The Paatni (Kumaoni: पाटनी) are an ethnic Kumaoni Rajput group of the Attigoan and Kamsyar region of Gangolihat tehsil Pithoragarh district of the Kumaon Himalayas of the Indian state of Uttarakhand.

Paatni people are members of a Chandravanshi Kshatriya clan that migrated from the town of Patan in Rajasthan to their current location in Uttarakhand in the early 16th century. Atkinson described them as the groups holding small principalities in Kumaon at the end of Katyuri rule and the advent of the Chand dynasty in Kumaon.

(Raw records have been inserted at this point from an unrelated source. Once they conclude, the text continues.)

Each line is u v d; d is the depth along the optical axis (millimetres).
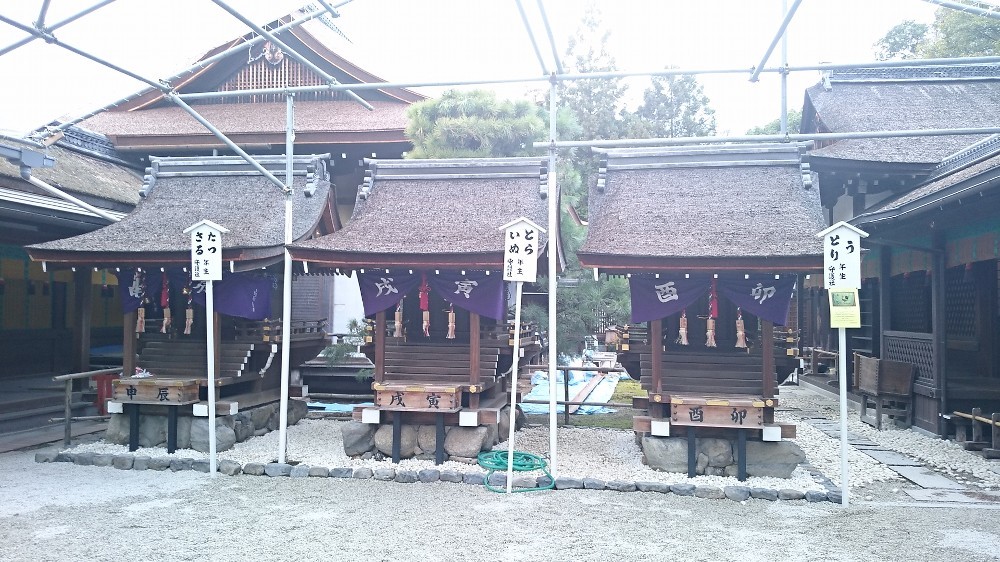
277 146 18828
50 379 15148
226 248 9273
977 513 7414
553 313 8648
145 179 11820
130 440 10000
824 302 18906
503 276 8305
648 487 8211
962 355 14172
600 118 32562
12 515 7168
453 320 9578
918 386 12125
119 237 10258
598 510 7430
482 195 10344
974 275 13242
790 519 7180
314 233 11219
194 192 11672
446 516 7180
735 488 7977
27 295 15461
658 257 8188
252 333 11133
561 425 13070
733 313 9242
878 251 14375
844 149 14695
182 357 10695
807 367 20297
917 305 14000
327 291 20562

After a brief stint with the Chands, they were awarded a grant of the Patti of Attigaon and Kamsyar i.e. the area from Ganaigangoli to Banspatan.

==Origins==
The origins of the Paatni Rajput clan is based on traditional folklore prevalent regarding the migration of two Tomara chieftains from the Shekhawati region of Northern Rajasthan, Raimal and Jaimal. Raimal's son Dham Singh is said to have found the Patan branch of Tomara dynasty.

==Raaths==
They are divided into four Raaths (राठ) corresponding with descendants of the four sons of Dham Singh, the original founder of the clan.

- Padhan Raath; (पधान राठ)
- Dhuri Raath; (धुरि राठ)
- Malla Raath; (मल्ला राठ)
- Paar Raath; (पार राठ)

The word Raath comes from the Sanskrit word ratha, meaning chariot, to symbolize that they are bearers of the founder's legacy.

==Language and culture==

===Language===
They speak the Gangoli dialect of Kumaoni (गंगोली कुमाँऊनी) and Hindi.

===Religion===
The majority of the Hindu population worships the Hindu pantheon as well as other local deities such as Aidi Devta, Golu Devta, Kaisinn, Kalbisht, and Nanda Devi, similar to other Kumaonis.

The clan's principal deity is Sem Dev (सैम देव), who is always invoked along with his brother Haru Dev (हरु देव), the divine spirit of Raja Harish of the Chands. The Dhuri Pathanis also worship Ma Haatkalik, Mata of Gangolihaat and Pardevi along with Haru-Sem.

===Customs===
As Kumaoni Rajputs, their customs and culture are the same as other Kumaonis. The tradition of Kumaoni Holi, Jhoda and Chanchari songs, and Jaagar the ballads of Gods, Sarau and Choliya the sword dances of Kumaon are a cherished part of their culture.

===Priests===
Their customary priests are the Upadhyay clan of Brahmins of Devrari Kuna.

==Festivals==
Their principal festivals are Harela - a harvest festival celebrated all over Kumaon Vijayadashami (बिजय दशमी) i.e. Dusshera. On this day, the victory of Lord Rama over the demon King Ravana is celebrated; It has special significance for the Rajput community as weapons are also worshipped on this day. Raksha Bandhan or Rakhi or the Shravani Purnima there signifies the day for changing the sacred thread yagnopavit. Aanthoo festival is dedicated to Shiva and his consort Mata Parvati. They also celebrate Nandashthami, which is dedicated to Ma Nanda and Ma Sunanda, the patron deities of Kumaon. They participate in the annual Baurani fair commemorating the adventures of Sem Devta with his brother Haru Dev and their nephew Golu Devta, all of whom are worshipped in the Kumaon region as gods.